Créé en 1972 pour réunir les forces conjointes des trois plus grandes villes d’Alsace, l’Opéra national du Rhin (ONR) a logiquement réparti ses fonctions principales entre Strasbourg (siège administratif et grandes productions), Mulhouse (ballet) et Colmar (Opéra Studio dévolu aux jeunes artistes). C’est précisément dans cette dernière ville que débute la reprise de la comédie musicale américaine Les Fantasticks (1960) d’Harvey Schmidt dans une adaptation française d’Alain Perroux, créée l’an passé dans plusieurs villes de la région. Il s’agit en effet d’une production labellisée « opéra volant », qui a pour objectif d’être présentée au‑delà du trio des trois cités habituelles précitées, élargissant ainsi les publics visés par l’ONR. Une initiative évidemment à soutenir, afin de contribuer à faire rayonner le répertoire lyrique avec des spectacles de qualité.

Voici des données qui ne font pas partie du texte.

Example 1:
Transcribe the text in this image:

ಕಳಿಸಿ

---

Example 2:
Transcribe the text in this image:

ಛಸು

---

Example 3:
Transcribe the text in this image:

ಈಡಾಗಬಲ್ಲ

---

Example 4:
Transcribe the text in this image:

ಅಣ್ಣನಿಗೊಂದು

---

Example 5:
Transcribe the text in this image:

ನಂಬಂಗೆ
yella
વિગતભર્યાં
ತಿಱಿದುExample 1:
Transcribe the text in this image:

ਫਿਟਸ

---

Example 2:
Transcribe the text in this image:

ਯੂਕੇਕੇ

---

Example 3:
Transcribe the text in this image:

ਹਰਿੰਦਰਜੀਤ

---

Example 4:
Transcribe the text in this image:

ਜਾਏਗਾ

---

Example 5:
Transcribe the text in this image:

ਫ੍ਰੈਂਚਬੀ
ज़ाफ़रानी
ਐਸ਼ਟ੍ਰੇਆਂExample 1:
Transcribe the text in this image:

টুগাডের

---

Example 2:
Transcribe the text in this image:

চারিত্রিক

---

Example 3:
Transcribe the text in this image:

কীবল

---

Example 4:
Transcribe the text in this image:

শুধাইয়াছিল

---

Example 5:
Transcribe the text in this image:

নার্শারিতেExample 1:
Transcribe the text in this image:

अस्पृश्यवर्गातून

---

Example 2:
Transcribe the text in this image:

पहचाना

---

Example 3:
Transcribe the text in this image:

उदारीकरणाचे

Découvrir cette production dans le cadre du splendide Théâtre municipal de Colmar est déjà en soi un privilège, tant cette salle à l’italienne, construite en 1849 et agrandie en 1902, charme par son raffinement sans ostentation, à même de mettre en valeur son lustre et son plafond au décor mythologique. L’intimité de cette salle de 750 places sied admirablement à l’esprit de la comédie musicale de Schmidt, elle‑même créée dans l’un des théâtres de poche de Broadway, de moins de 200 places. Plus grand succès en terme de longévité à New York, avec quarante‑deux ans de représentation sans discontinuer, l’ouvrage a également été rapidement repris dans une multitude de petites salles, du fait de son économie de moyens : cinq chanteurs, trois comédiens et deux musiciens sont en effet nécessaires pour monter ce spectacle. Une démocratisation et un succès populaire qui fait indéniablement penser aux opéras de chambre de Britten, eux‑mêmes composés lors de cette période pour pouvoir être montés un peu partout et échapper au monopole des grandes institutions.

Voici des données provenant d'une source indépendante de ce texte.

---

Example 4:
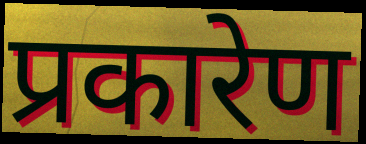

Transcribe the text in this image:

प्रकारेण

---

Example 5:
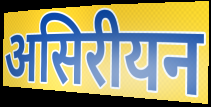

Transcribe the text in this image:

असिरीयन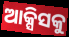
ଆକ୍ସିସକୁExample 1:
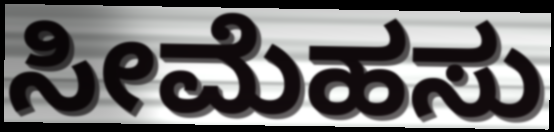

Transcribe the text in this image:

ಸೀಮೆಹಸು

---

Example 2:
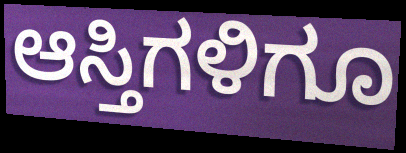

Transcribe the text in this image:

ಆಸ್ತಿಗಳಿಗೂ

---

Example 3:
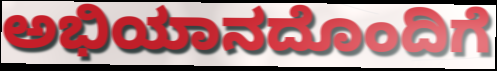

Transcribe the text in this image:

ಅಭಿಯಾನದೊಂದಿಗೆ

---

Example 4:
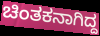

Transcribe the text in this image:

ಚಿಂತಕನಾಗಿದ್ದ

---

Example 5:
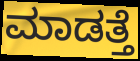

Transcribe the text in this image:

ಮಾಡತ್ತೆ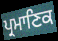
ਪ੍ਰਮਾਣਿਕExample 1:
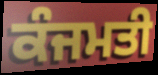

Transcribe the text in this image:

ਕੰਜਮਤੀ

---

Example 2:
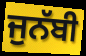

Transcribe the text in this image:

ਜੁਨੱਬੀ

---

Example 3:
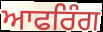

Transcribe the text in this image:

ਆਫਰਿੰਗ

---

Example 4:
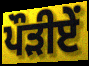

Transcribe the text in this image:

ਪੌੜੀਏਂ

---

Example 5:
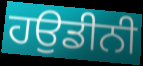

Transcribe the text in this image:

ਹਉਡੀਨੀ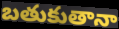
బతుకుతానాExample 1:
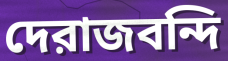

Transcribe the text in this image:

দেরাজবন্দি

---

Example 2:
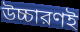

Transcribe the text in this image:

উচ্চারণই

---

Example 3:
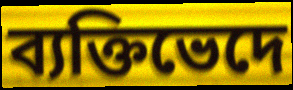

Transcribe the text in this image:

ব্যক্তিভেদে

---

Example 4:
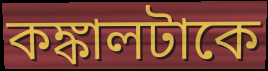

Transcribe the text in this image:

কঙ্কালটাকে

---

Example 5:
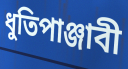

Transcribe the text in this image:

ধুতিপাঞ্জাবী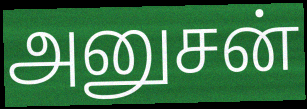
அனுசன்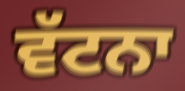
ਵੱਟਨਾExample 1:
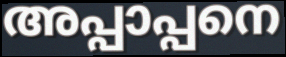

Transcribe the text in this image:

അപ്പാപ്പനെ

Parmi les atouts du spectacle, son livret parle à toutes les générations, en racontant les fantasmes et les illusions liés au désir amoureux : la parodie de Roméo et Juliette en première partie s’avère ainsi délicieuse, en mêlant plusieurs autres extraits des pièces de Shakespeare. On retrouve ainsi l’esprit désopilant et volontiers burlesque des grandes comédies du dramaturge, avec un mur interprété par un acteur muet. Visuellement, la mise en scène de Myriam Marzouki joue la carte de la finesse et de l’élégance, en plongeant les interprètes dans l’univers des années 1960. On aurait sans doute aimé voir davantage de folie dans ces tableaux agencés rapidement sous nos yeux, afin d’y déceler quelques réminiscences du surréalisme de Magritte ou percevoir, derrière certains costumes stricts, la facétie des plasticiens Gilbert et George. Quoi qu’il en soit, Marzouki préfère en rester à une simplicité sans gags surchargés, autour des délicieuses chorégraphies imaginées par Christine vom Scheidt.

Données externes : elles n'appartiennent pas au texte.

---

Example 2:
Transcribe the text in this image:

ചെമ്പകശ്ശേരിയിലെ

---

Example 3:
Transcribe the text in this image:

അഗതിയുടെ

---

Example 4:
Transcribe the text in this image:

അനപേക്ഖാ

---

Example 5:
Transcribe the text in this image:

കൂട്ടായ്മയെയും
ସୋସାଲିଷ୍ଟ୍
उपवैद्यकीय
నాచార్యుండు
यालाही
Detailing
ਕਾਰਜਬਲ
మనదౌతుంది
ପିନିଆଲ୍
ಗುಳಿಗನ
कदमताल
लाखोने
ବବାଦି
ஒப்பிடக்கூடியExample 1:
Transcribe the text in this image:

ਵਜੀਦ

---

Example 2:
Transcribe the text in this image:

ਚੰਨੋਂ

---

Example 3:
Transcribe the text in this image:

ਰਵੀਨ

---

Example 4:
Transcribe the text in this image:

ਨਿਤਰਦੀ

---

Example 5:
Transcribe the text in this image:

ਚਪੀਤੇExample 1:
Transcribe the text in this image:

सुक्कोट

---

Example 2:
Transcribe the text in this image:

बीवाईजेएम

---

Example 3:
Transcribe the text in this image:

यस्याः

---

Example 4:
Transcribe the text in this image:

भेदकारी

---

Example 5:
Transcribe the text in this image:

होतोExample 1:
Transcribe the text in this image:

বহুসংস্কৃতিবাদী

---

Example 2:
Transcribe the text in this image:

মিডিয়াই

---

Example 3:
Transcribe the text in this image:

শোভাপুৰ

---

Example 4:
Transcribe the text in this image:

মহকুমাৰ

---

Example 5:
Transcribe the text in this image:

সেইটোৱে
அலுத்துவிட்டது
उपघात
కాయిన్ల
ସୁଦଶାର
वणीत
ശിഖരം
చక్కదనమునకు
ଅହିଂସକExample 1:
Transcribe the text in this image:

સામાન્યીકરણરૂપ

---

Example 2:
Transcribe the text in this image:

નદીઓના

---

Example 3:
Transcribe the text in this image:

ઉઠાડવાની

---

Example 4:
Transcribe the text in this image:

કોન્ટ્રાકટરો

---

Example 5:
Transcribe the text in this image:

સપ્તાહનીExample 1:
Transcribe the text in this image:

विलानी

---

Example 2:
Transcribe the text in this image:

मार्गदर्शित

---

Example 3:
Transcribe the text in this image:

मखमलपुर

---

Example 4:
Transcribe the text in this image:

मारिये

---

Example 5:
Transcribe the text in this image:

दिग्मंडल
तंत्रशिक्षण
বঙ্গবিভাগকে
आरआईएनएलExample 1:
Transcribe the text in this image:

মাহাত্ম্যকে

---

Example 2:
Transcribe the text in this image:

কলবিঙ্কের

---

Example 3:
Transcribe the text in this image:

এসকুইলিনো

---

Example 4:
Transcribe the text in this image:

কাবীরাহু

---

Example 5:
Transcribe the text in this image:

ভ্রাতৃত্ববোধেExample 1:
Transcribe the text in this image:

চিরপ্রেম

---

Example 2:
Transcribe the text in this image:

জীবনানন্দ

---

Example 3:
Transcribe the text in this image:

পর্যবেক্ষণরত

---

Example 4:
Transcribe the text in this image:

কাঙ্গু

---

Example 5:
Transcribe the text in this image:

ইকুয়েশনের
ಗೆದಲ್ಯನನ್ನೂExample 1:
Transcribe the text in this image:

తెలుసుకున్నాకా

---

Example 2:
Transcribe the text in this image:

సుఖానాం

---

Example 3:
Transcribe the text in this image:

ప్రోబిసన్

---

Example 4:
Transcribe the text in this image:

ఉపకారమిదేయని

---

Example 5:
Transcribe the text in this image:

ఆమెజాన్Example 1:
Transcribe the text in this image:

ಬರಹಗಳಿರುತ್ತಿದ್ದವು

De ce spectacle consensuel et finalement trop sage, se dégage un charme au parfum suranné, qui repose en grande partie sur l’énergie des interprètes : il faudra certainement encore un peu de rodage pour nous emporter pleinement dans le tourbillon du I, alors que la seconde partie, plus sombre, fonctionne mieux, face aux interrogations existentielles des protagonistes. Parmi les grandes satisfactions vocales de la soirée, Jessica Hopkins et Inès Prevet rivalisent de brio scénique et de fraîcheur vocale, tandis qu’Artus Maël (seul non membre de l’Opéra-Studio) fait entendre quelques rudesses dans les changements de registre. Son timbre solaire fait oublier une technique encore à parfaire, heureusement compensée par une aisance dramatique bienvenue. Outre le solide Pierre Romainville, on aime la prestance d’Eduard Ferenczi Gurban en maître de cérémonie, malgré un manque de graves par endroits. Les comédiens Benoit Moreira Da Silva et Yann Del Puppo se montrent encore un peu tendres dans leur reparties comiques : là encore, on attend davantage de prises de risque pour ces rôles parlés. On regrette aussi que les musiciennes Katia Vassor et Anaëlle Reitan ne soient pas visibles sur le plateau, ce qui aurait permis de jouer davantage sur les allusions musicales de la partition, en lien avec l’action.